O Instituto Nacional do Seguro Social (INSS) poderá descontar até 30% dos benefícios de aposentados e pensionistas que receberam ressarcimentos duplicados de mensalidades associativas e não efetuem a devolução voluntária dentro do prazo estabelecido. A medida faz parte de um plano homologado no Supremo Tribunal Federal (STF), com o objetivo de acertar o pagamento de cerca de R$ 6 bilhões em descontos irregulares ocorridos entre março de 2020 e março de 2025.
De acordo com o plano operacional apresentado pelo governo , quando o INSS identificar que um beneficiário recebeu valores em duplicidade, ele será notificado e terá um prazo de 30 dias para devolver espontaneamente a quantidade. Caso o pagamento não seja realizado dentro desse período, o Instituto poderá realizar descontos automáticos diretamente no benefício, respeitando o limite máximo de 30% do valor mensal.
O desconto ocorrerá quando o aposentado ou pensionista tiver recebido a devolução dos valores relativos aos descontos indevidos por duas vias: administrativa e judicial. Ou seja, aplica-se aos seguros que receberam mais de uma vez o mesmo valor referente às contribuições descontadas indevidamente em decorrência de fraudes que afetaram cerca de 9 milhões de pessoas.

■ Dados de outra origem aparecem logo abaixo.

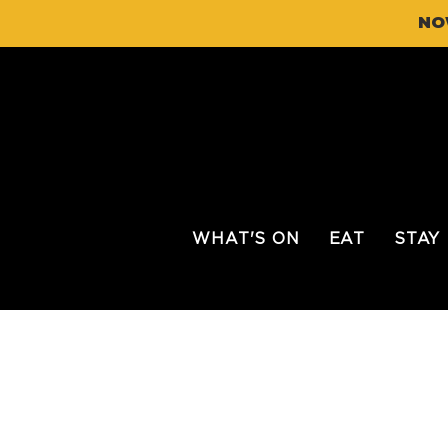
NO
WHAT'S ON
EAT
STAY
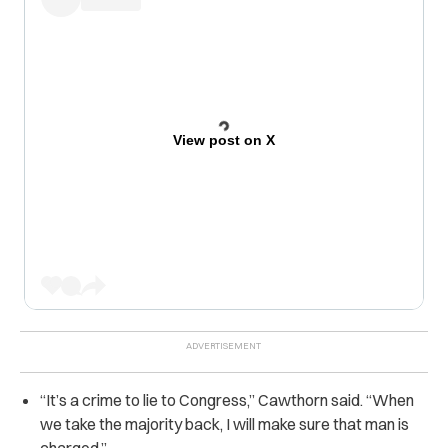
View post on X
“
It’s a crime to lie to Congress,” Cawthorn said. “When
we take the majority back, I will make sure that man is
charged.”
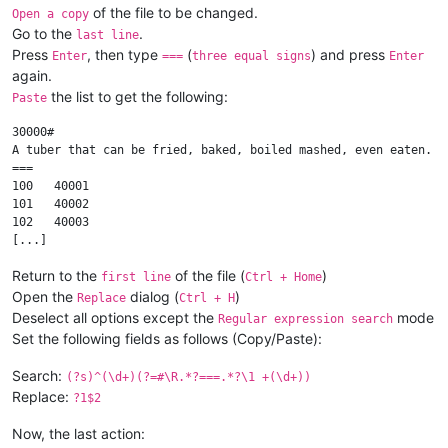
of the file to be changed.
Open a copy
Go to the
.
last line
Press
, then type
(
) and press
Enter
===
three equal signs
Enter
again.
the list to get the following:
Paste
30000#

A tuber that can be fried, baked, boiled mashed, even eaten.

===

100   40001

101   40002

102   40003

Return to the
of the file (
)
first line
Ctrl + Home
Open the
dialog (
)
Replace
Ctrl + H
Deselect all options except the
mode
Regular expression search
Set the following fields as follows (Copy/Paste):
Search:
(?s)^(\d+)(?=#\R.*?===.*?\1 +(\d+))
Replace:
?1$2
Now, the last action:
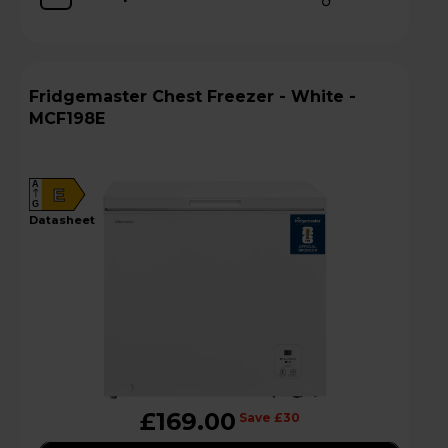
Fridgemaster Chest Freezer - White -
MCF198E
A
E
G
datasheet
£169.00
Save £30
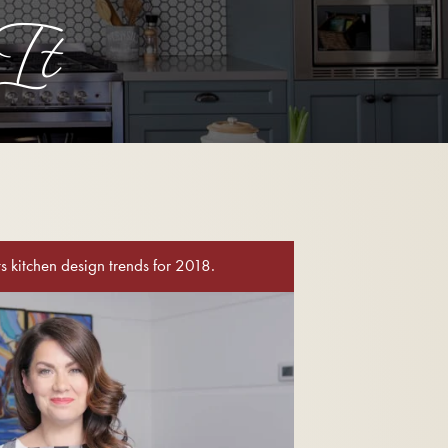
It
cts kitchen design trends for 2018.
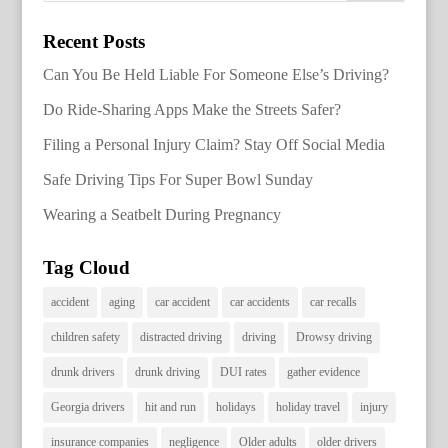
Recent Posts
Can You Be Held Liable For Someone Else’s Driving?
Do Ride-Sharing Apps Make the Streets Safer?
Filing a Personal Injury Claim? Stay Off Social Media
Safe Driving Tips For Super Bowl Sunday
Wearing a Seatbelt During Pregnancy
Tag Cloud
accident
aging
car accident
car accidents
car recalls
children safety
distracted driving
driving
Drowsy driving
drunk drivers
drunk driving
DUI rates
gather evidence
Georgia drivers
hit and run
holidays
holiday travel
injury
insurance companies
negligence
Older adults
older drivers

O governo deve pagar por entidades que não atenderam às contestações de segurados do INSS
No plano para realizar o ressarcimento das vítimas de fraudes de descontos indevidos em benefícios do INSS, o governo se comprometeu em atender em um primeiro lote cerca de 1,5 milhão de segurados. Os primeiros pagamentos estão previstos para começar no dia 24 de julho.
A devolução dos valores pelo governo ocorrerá quando as entidades associativas não responderem à contestação dos descontos feitos pelos segurados. O INSS recebeu um total de 3,6 milhões de contestações.
O INSS também garantiu, por meio do plano homologado no STF, que, para evitar novas fraudes, aprimorará seus sistemas internos de controle, adotando medidas como o uso de sistemas eletrônicos ou biométricos para liberar descontos, além de aumentar a fiscalização.